• REQUIRED WORK
A faithful, complete copy of the entries below is required, with images removed.

• MATERIAL PROVIDED

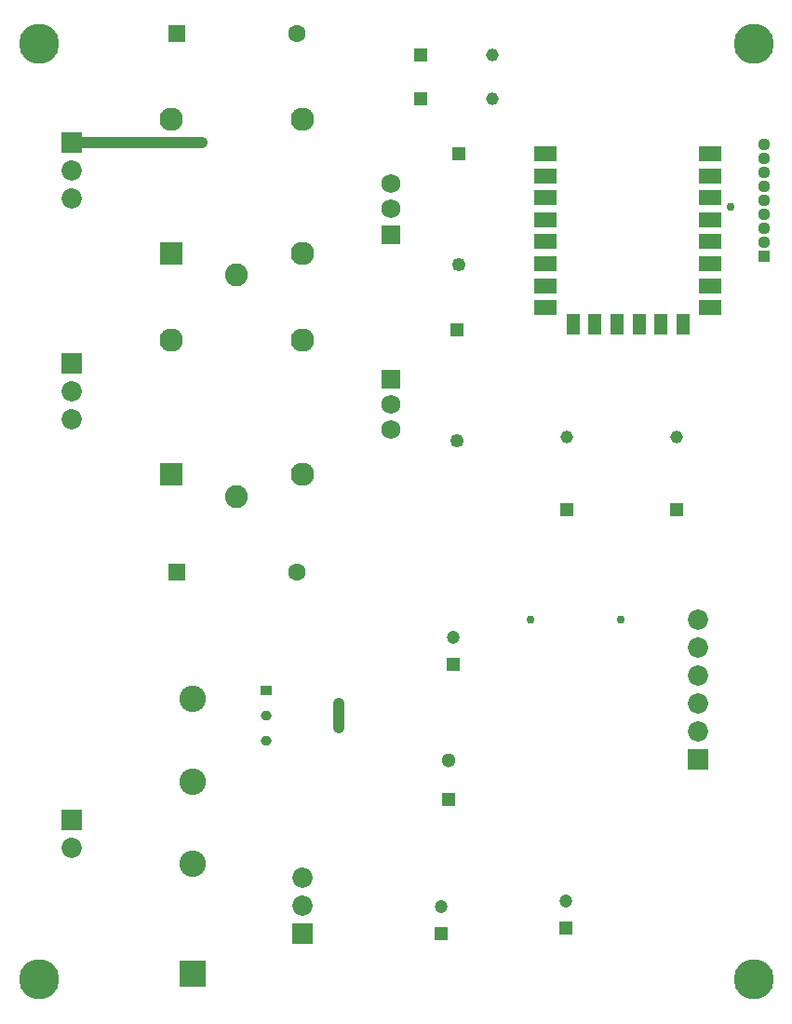
<source format=gts>
G04*
G04 #@! TF.GenerationSoftware,Altium Limited,Altium Designer,22.1.2 (22)*
G04*
G04 Layer_Color=8388736*
%FSLAX43Y43*%
%MOMM*%
G71*
G04*
G04 #@! TF.SameCoordinates,B9ED1628-3B94-4FFD-BB59-448334CAC492*
G04*
G04*
G04 #@! TF.FilePolarity,Negative*
G04*
G01*
G75*
%ADD19R,1.004X0.872*%
G04:AMPARAMS|DCode=20|XSize=1.004mm|YSize=0.872mm|CornerRadius=0.436mm|HoleSize=0mm|Usage=FLASHONLY|Rotation=0.000|XOffset=0mm|YOffset=0mm|HoleType=Round|Shape=RoundedRectangle|*
%AMROUNDEDRECTD20*
21,1,1.004,0.000,0,0,0.0*
21,1,0.132,0.872,0,0,0.0*
1,1,0.872,0.066,0.000*
1,1,0.872,-0.066,0.000*
1,1,0.872,-0.066,0.000*
1,1,0.872,0.066,0.000*
%
%ADD20ROUNDEDRECTD20*%
G04:AMPARAMS|DCode=21|XSize=1.004mm|YSize=3.182mm|CornerRadius=0.437mm|HoleSize=0mm|Usage=FLASHONLY|Rotation=0.000|XOffset=0mm|YOffset=0mm|HoleType=Round|Shape=RoundedRectangle|*
%AMROUNDEDRECTD21*
21,1,1.004,2.308,0,0,0.0*
21,1,0.131,3.182,0,0,0.0*
1,1,0.874,0.065,-1.154*
1,1,0.874,-0.065,-1.154*
1,1,0.874,-0.065,1.154*
1,1,0.874,0.065,1.154*
%
%ADD21ROUNDEDRECTD21*%
%ADD23R,1.250X1.850*%
%ADD24R,2.150X1.350*%
%ADD25C,1.050*%
%ADD26C,1.200*%
%ADD27R,1.200X1.200*%
%ADD28C,1.300*%
%ADD29R,1.300X1.300*%
%ADD30C,1.120*%
%ADD31R,1.120X1.120*%
%ADD32R,1.850X1.850*%
%ADD33C,1.850*%
%ADD34R,1.150X1.150*%
%ADD35C,1.150*%
%ADD36C,2.130*%
%ADD37C,2.085*%
%ADD38R,2.130X2.130*%
%ADD39R,1.750X1.750*%
%ADD40C,1.750*%
%ADD41R,1.840X1.840*%
%ADD42C,1.840*%
%ADD43C,2.415*%
%ADD44R,2.415X2.415*%
%ADD45C,1.600*%
%ADD46R,1.600X1.600*%
%ADD47R,1.150X1.150*%
%ADD48C,1.250*%
%ADD49R,1.250X1.250*%
%ADD50C,0.750*%
%ADD51C,3.650*%
D19*
X24705Y30290D02*
D03*
D20*
Y28000D02*
D03*
Y25710D02*
D03*
D21*
X31295Y28000D02*
D03*
D23*
X62598Y63545D02*
D03*
X60598D02*
D03*
X58598D02*
D03*
X56598D02*
D03*
X54598D02*
D03*
X52598D02*
D03*
D24*
X65098Y79045D02*
D03*
Y77045D02*
D03*
Y75045D02*
D03*
Y73045D02*
D03*
Y71045D02*
D03*
Y69045D02*
D03*
Y67045D02*
D03*
Y65045D02*
D03*
X50098D02*
D03*
Y67045D02*
D03*
Y69045D02*
D03*
Y71045D02*
D03*
Y73045D02*
D03*
Y75045D02*
D03*
Y77045D02*
D03*
Y79045D02*
D03*
D25*
X7000Y80080D02*
X18858D01*
D26*
X51900Y11150D02*
D03*
X41700Y35100D02*
D03*
X40600Y10650D02*
D03*
D27*
X51900Y8650D02*
D03*
X41700Y32600D02*
D03*
X40600Y8150D02*
D03*
D28*
X41300Y23900D02*
D03*
D29*
Y20400D02*
D03*
D30*
X70000Y79890D02*
D03*
Y78620D02*
D03*
Y77350D02*
D03*
Y76080D02*
D03*
Y74810D02*
D03*
Y73540D02*
D03*
Y72270D02*
D03*
Y71000D02*
D03*
D31*
Y69730D02*
D03*
D32*
X7000Y80080D02*
D03*
Y60000D02*
D03*
X28007Y8164D02*
D03*
X7000Y18540D02*
D03*
D33*
Y77540D02*
D03*
Y75000D02*
D03*
Y57460D02*
D03*
Y54920D02*
D03*
X28007Y10704D02*
D03*
Y13244D02*
D03*
X7000Y16000D02*
D03*
D34*
X38720Y88000D02*
D03*
Y84000D02*
D03*
D35*
X45280Y88000D02*
D03*
Y84000D02*
D03*
X62000Y53280D02*
D03*
X52000D02*
D03*
D36*
X16000Y62100D02*
D03*
X28000D02*
D03*
Y49900D02*
D03*
X16000Y82200D02*
D03*
X28000D02*
D03*
Y70000D02*
D03*
D37*
X22000Y47900D02*
D03*
X22000Y68000D02*
D03*
D38*
X16000Y49900D02*
D03*
X16000Y70000D02*
D03*
D39*
X36000Y71710D02*
D03*
Y58580D02*
D03*
D40*
Y74000D02*
D03*
Y76290D02*
D03*
Y56290D02*
D03*
Y54000D02*
D03*
D41*
X64000Y24000D02*
D03*
D42*
Y26540D02*
D03*
Y29080D02*
D03*
Y31620D02*
D03*
Y34160D02*
D03*
Y36700D02*
D03*
D43*
X18000Y29500D02*
D03*
Y22000D02*
D03*
Y14500D02*
D03*
D44*
Y4500D02*
D03*
D45*
X27438Y41000D02*
D03*
Y90000D02*
D03*
D46*
X16562Y41000D02*
D03*
Y90000D02*
D03*
D47*
X62000Y46720D02*
D03*
X52000D02*
D03*
D48*
X42200Y69000D02*
D03*
X42000Y53000D02*
D03*
D49*
X42200Y79000D02*
D03*
X42000Y63000D02*
D03*
D50*
X56900Y36700D02*
D03*
X48700D02*
D03*
X66900Y74200D02*
D03*
D51*
X69000Y4000D02*
D03*
X4000D02*
D03*
Y89000D02*
D03*
X69000D02*
D03*
M02*

</source>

• REPLY
<source format=gts>
G04*
G04 #@! TF.GenerationSoftware,Altium Limited,Altium Designer,22.1.2 (22)*
G04*
G04 Layer_Color=8388736*
%FSLAX43Y43*%
%MOMM*%
G71*
G04*
G04 #@! TF.SameCoordinates,B9ED1628-3B94-4FFD-BB59-448334CAC492*
G04*
G04*
G04 #@! TF.FilePolarity,Negative*
G04*
G01*
G75*
%ADD19R,1.004X0.872*%
G04:AMPARAMS|DCode=20|XSize=1.004mm|YSize=0.872mm|CornerRadius=0.436mm|HoleSize=0mm|Usage=FLASHONLY|Rotation=0.000|XOffset=0mm|YOffset=0mm|HoleType=Round|Shape=RoundedRectangle|*
%AMROUNDEDRECTD20*
21,1,1.004,0.000,0,0,0.0*
21,1,0.132,0.872,0,0,0.0*
1,1,0.872,0.066,0.000*
1,1,0.872,-0.066,0.000*
1,1,0.872,-0.066,0.000*
1,1,0.872,0.066,0.000*
%
%ADD20ROUNDEDRECTD20*%
G04:AMPARAMS|DCode=21|XSize=1.004mm|YSize=3.182mm|CornerRadius=0.437mm|HoleSize=0mm|Usage=FLASHONLY|Rotation=0.000|XOffset=0mm|YOffset=0mm|HoleType=Round|Shape=RoundedRectangle|*
%AMROUNDEDRECTD21*
21,1,1.004,2.308,0,0,0.0*
21,1,0.131,3.182,0,0,0.0*
1,1,0.874,0.065,-1.154*
1,1,0.874,-0.065,-1.154*
1,1,0.874,-0.065,1.154*
1,1,0.874,0.065,1.154*
%
%ADD21ROUNDEDRECTD21*%
%ADD23R,1.250X1.850*%
%ADD24R,2.150X1.350*%
%ADD25C,1.050*%
%ADD26C,1.200*%
%ADD27R,1.200X1.200*%
%ADD28C,1.300*%
%ADD29R,1.300X1.300*%
%ADD30C,1.120*%
%ADD31R,1.120X1.120*%
%ADD32R,1.850X1.850*%
%ADD33C,1.850*%
%ADD34R,1.150X1.150*%
%ADD35C,1.150*%
%ADD36C,2.130*%
%ADD37C,2.085*%
%ADD38R,2.130X2.130*%
%ADD39R,1.750X1.750*%
%ADD40C,1.750*%
%ADD41R,1.840X1.840*%
%ADD42C,1.840*%
%ADD43C,2.415*%
%ADD44R,2.415X2.415*%
%ADD45C,1.600*%
%ADD46R,1.600X1.600*%
%ADD47R,1.150X1.150*%
%ADD48C,1.250*%
%ADD49R,1.250X1.250*%
%ADD50C,0.750*%
%ADD51C,3.650*%
D19*
X24705Y30290D02*
D03*
D20*
Y28000D02*
D03*
Y25710D02*
D03*
D21*
X31295Y28000D02*
D03*
D23*
X62598Y63545D02*
D03*
X60598D02*
D03*
X58598D02*
D03*
X56598D02*
D03*
X54598D02*
D03*
X52598D02*
D03*
D24*
X65098Y79045D02*
D03*
Y77045D02*
D03*
Y75045D02*
D03*
Y73045D02*
D03*
Y71045D02*
D03*
Y69045D02*
D03*
Y67045D02*
D03*
Y65045D02*
D03*
X50098D02*
D03*
Y67045D02*
D03*
Y69045D02*
D03*
Y71045D02*
D03*
Y73045D02*
D03*
Y75045D02*
D03*
Y77045D02*
D03*
Y79045D02*
D03*
D25*
X7000Y80080D02*
X18858D01*
D26*
X51900Y11150D02*
D03*
X41700Y35100D02*
D03*
X40600Y10650D02*
D03*
D27*
X51900Y8650D02*
D03*
X41700Y32600D02*
D03*
X40600Y8150D02*
D03*
D28*
X41300Y23900D02*
D03*
D29*
Y20400D02*
D03*
D30*
X70000Y79890D02*
D03*
Y78620D02*
D03*
Y77350D02*
D03*
Y76080D02*
D03*
Y74810D02*
D03*
Y73540D02*
D03*
Y72270D02*
D03*
Y71000D02*
D03*
D31*
Y69730D02*
D03*
D32*
X7000Y80080D02*
D03*
Y60000D02*
D03*
X28007Y8164D02*
D03*
X7000Y18540D02*
D03*
D33*
Y77540D02*
D03*
Y75000D02*
D03*
Y57460D02*
D03*
Y54920D02*
D03*
X28007Y10704D02*
D03*
Y13244D02*
D03*
X7000Y16000D02*
D03*
D34*
X38720Y88000D02*
D03*
Y84000D02*
D03*
D35*
X45280Y88000D02*
D03*
Y84000D02*
D03*
X62000Y53280D02*
D03*
X52000D02*
D03*
D36*
X16000Y62100D02*
D03*
X28000D02*
D03*
Y49900D02*
D03*
X16000Y82200D02*
D03*
X28000D02*
D03*
Y70000D02*
D03*
D37*
X22000Y47900D02*
D03*
X22000Y68000D02*
D03*
D38*
X16000Y49900D02*
D03*
X16000Y70000D02*
D03*
D39*
X36000Y71710D02*
D03*
Y58580D02*
D03*
D40*
Y74000D02*
D03*
Y76290D02*
D03*
Y56290D02*
D03*
Y54000D02*
D03*
D41*
X64000Y24000D02*
D03*
D42*
Y26540D02*
D03*
Y29080D02*
D03*
Y31620D02*
D03*
Y34160D02*
D03*
Y36700D02*
D03*
D43*
X18000Y29500D02*
D03*
Y22000D02*
D03*
Y14500D02*
D03*
D44*
Y4500D02*
D03*
D45*
X27438Y41000D02*
D03*
Y90000D02*
D03*
D46*
X16562Y41000D02*
D03*
Y90000D02*
D03*
D47*
X62000Y46720D02*
D03*
X52000D02*
D03*
D48*
X42200Y69000D02*
D03*
X42000Y53000D02*
D03*
D49*
X42200Y79000D02*
D03*
X42000Y63000D02*
D03*
D50*
X56900Y36700D02*
D03*
X48700D02*
D03*
X66900Y74200D02*
D03*
D51*
X69000Y4000D02*
D03*
X4000D02*
D03*
Y89000D02*
D03*
X69000D02*
D03*
M02*

</source>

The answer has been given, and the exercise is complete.